Help your child or teen to develop their problem solving skills. Problem solve with, not for, your child. Resist the impulse to jump in and fix everything. Remember that anything your child can do for themselves, they must do for themselves. When we do for our child we are communicating that we believe they are not competent. We are telling our children that we don’t believe them to be capable and we are reinforcing their sense of fear and self doubt. Instead allow your child to make a mistake and find the right answer on their own. Model effective problem solving in the way you respond to difficult situations.
Limit the amount of news and social media that you allow to bombard your home and your child’s world. Children and teens may misinterpret what they hear and can be frightened about something they do not understand. If your child is on social media with friends it’s especially important right now to be monitoring things like texts, video chats, video game play, etc. Be sure that your child is communicating with peers and others in a safe and appropriate way. Many young people experience a great deal of stress and anxiety related to online media conversations with peers. Also be aware of who your child is communicating with and make sure that they are all individuals known to you and your child.
When watching movies or TV shows try to watch things that are uplifting or funny. If you enjoy drama, adventure, horror etc., try to avoid movies or TV shows that depict pandemics or end of the world scenarios. Nothing good will come of that.
Sometimes crying and pushing our limits emotionally can be cathartic. If you need that experience watch a more typical tear jerker, preferably with a happy ending.
Establish media-free times for everyone. For example no screens during meals, after a certain time in the evening and most importantly at night in bedrooms.
Help your child to create self supports. These are tool kits that they can go to when they need to self calm. Again do this with, not for, your child. Help your child to create a calming box or list. Brainstorm together and come up with things that are soothing, distracting, comforting in some way and list them or load them into a box or basket where they’ll be immediately available when needed. Why not make one for yourself as well?

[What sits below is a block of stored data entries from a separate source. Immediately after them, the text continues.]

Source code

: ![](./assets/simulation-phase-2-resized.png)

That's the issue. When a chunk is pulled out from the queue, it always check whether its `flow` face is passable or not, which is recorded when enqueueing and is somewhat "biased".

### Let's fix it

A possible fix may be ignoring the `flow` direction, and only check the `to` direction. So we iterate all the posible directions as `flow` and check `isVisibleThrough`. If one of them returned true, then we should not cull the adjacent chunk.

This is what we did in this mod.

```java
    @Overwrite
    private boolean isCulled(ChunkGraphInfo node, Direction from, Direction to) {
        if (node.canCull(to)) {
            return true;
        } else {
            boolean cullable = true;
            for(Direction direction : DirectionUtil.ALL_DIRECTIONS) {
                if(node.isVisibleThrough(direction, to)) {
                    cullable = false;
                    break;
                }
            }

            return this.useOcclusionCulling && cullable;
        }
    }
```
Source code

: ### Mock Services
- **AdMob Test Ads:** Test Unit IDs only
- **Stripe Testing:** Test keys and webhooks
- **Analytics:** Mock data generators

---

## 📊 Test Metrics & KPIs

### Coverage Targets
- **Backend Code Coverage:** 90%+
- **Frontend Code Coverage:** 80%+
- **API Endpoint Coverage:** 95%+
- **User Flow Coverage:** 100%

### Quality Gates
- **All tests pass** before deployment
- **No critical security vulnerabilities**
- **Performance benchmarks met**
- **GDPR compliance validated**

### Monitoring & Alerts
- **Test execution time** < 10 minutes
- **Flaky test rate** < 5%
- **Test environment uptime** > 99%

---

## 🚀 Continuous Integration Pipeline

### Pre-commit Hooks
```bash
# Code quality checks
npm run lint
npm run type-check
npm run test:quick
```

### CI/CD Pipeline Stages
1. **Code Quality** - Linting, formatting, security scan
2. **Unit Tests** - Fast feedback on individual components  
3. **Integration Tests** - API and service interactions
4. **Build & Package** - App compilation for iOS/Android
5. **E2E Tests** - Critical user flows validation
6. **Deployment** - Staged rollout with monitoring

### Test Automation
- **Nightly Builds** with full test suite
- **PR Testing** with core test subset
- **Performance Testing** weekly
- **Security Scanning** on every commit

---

Likewise, help your child to create a “calming” or “feel good” play list. Have your child choose 4-5 songs that immediately calm them or make them feel good. Create one for yourself as well. Music is magical in that way. Think of those songs that immediately calm you or bring about feelings of joy. Your choices will likely be quite different from your child’s, which is as it should be.
We continue to hear the term “social distancing” all over the news. I prefer the term “physical distancing” which refers specifically to the amount of physical distance we have to keep between ourselves and others. We can socially connect without physically connecting. Regular virtual social connection helps us combat loneliness and the sense of sadness related to social isolation. Establish ways for you and your child to continue to communicate with friends and family. Be social virtually. Talk to friends via phone and text. Connect via Skype, FaceTime, Zoom, etc., as seeing those we love and care about helps us to feel connected. Schedule times to celebrate special occasions, play games or watch a movie or TV show with friends or family on-line.
Do something fun with your child every day. Play, laugh, dance, sing, stretch, run, jump, have conversations, organize old photos while you reminisce. Indoors or out, find new ways to experience joy or bring back some old ways. Stay busy with meaningful activities. Board games, puzzles, crafts, home repairs, and gardening are all ways to keep close and stay connected.